Iskrą, która wywołała w Zambii pogromy Rwandyjczyków i Burundyjczyków (ucierpieli w nich także inni imigranci, np. z Zimbabwe, skąd z powodu krachu gospodarki za granicę, głównie do RPA, wyjechała czwarta część kilkunastomilionowej ludności) stały się plotki o rytualnych mordach, dokonywanych rzekomo przez przybyszów znad afrykańskich Wielkich Jezior. W ciągu ostatniego miesiąca w Lusace dokonano co najmniej ośmiu takich mordów.

Policja znajdowała ciała mężczyzn, pozbawione uszu, serc, genitaliów. Rozpowszechniana przez media społecznościowe plotka oskarżała przybyszów z Rwandy i Burundi, że dokonują mordów, by zdobyć części ludzkiego ciała potrzebne na amulety, zapewniające powodzenie w interesach. Na południu Afryki rytualne mordy są niemal nieznane, za to nad Wielkimi Jeziorami, zwłaszcza w Burundi i Tanzanii, dochodzi do makabrycznych polowań na albinosów.

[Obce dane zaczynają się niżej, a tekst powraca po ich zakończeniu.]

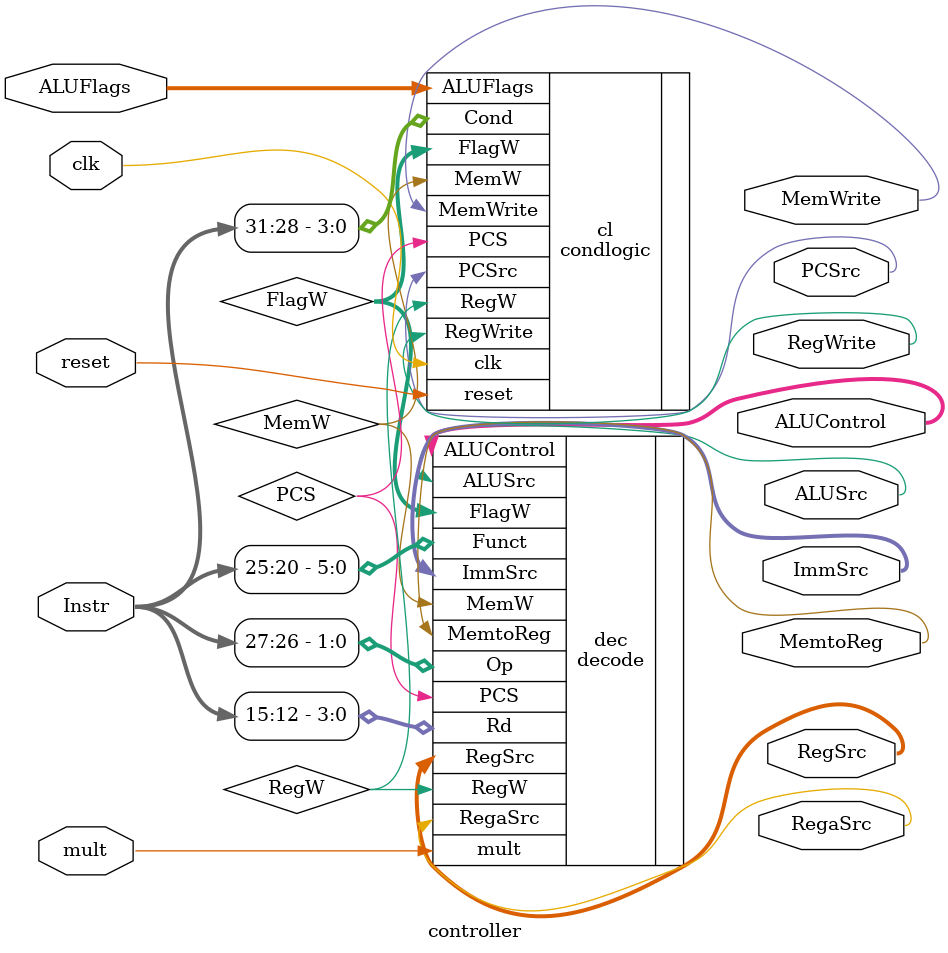
<source format=v>
module controller (
	clk,
	reset,
	Instr,
	ALUFlags,
	mult,
	RegSrc,
	RegWrite,
	ImmSrc,
	ALUSrc,
	ALUControl,
	MemWrite,
	MemtoReg,
	PCSrc,
	RegaSrc
);
	input wire clk;
	input wire reset;
	input wire [31:12] Instr;
	input wire mult;
	input wire [3:0] ALUFlags;
	output wire [1:0] RegSrc;
	output wire RegWrite;
	output wire [1:0] ImmSrc;
	output wire ALUSrc;
	output wire [2:0] ALUControl;
	output wire MemWrite;
	output wire MemtoReg;
	output wire PCSrc;
	output wire RegaSrc;
	wire [1:0] FlagW;
	wire PCS;
	wire RegW;
	wire MemW;
	decode dec(
		.Op(Instr[27:26]),
		.Funct(Instr[25:20]),
		.Rd(Instr[15:12]),
		.FlagW(FlagW),
		.PCS(PCS),
		.RegW(RegW),
		.MemW(MemW),
		.MemtoReg(MemtoReg),
		.ALUSrc(ALUSrc),
		.ImmSrc(ImmSrc),
		.RegSrc(RegSrc),
		.ALUControl(ALUControl),
		.mult(mult),
		.RegaSrc(RegaSrc)
	);
	condlogic cl(
		.clk(clk),
		.reset(reset),
		.Cond(Instr[31:28]),
		.ALUFlags(ALUFlags),
		.FlagW(FlagW),
		.PCS(PCS),
		.RegW(RegW),
		.MemW(MemW),
		.PCSrc(PCSrc),
		.RegWrite(RegWrite),
		.MemWrite(MemWrite)
	);
endmodule

</source>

W niedzielę prezydent Zambii Edgar Lungu, który w sierpniu będzie ubiegał się o reelekcję, próbował uspokoić rodaków i ogłosił, że policja aresztowała kilkanaście osób, podejrzanych o tajemnicze mordy. Mieszkańcy przedmieść Lusaki uznali to za potwierdzenie swoich podejrzeń i ruszyli grabić domy i sklepy Rwandyjczyków. Rozruchy trwały trzy dni. Zaskoczone nimi władze uważają, że to pospolici przestępcy rozpuszczali szkalujące imigrantów plotki, żeby podburzyć przeciwko nim zambijską biedotę, wywołać burdy i dorobić się na rabunkach. W wielu dzielnicach Lusaki rabusie rozgrabili także sklepy należące do miejscowych.

Pogromy przeraziły i zawstydziły Zambijczyków, którzy są dumni, że w ich kraju nigdy nie doszło do żadnej wojny, konfliktów etnicznych ani nawet poważniejszych zamieszek, a zambijskie społeczeństwo było przez lata wolne od ksenofobii. Jedynym w Zambii politycznym przywódcą, który walcząc o władzę odwoływał się do etnicznych animozji był Michael Sata, który w kampaniach wyborczych atakował rząd o wyprzedawanie gospodarki Chińczykom i chętnie odwoływał się do silnych w tamtym czasie w Zambii antychińskich nastrojów. Przezywany "królem kobrą" Sata w końcu wygrał wybory w 2011 roku i został prezydentem, ale w 2014 roku umarł, nie dożywszy końca pierwszej kadencji.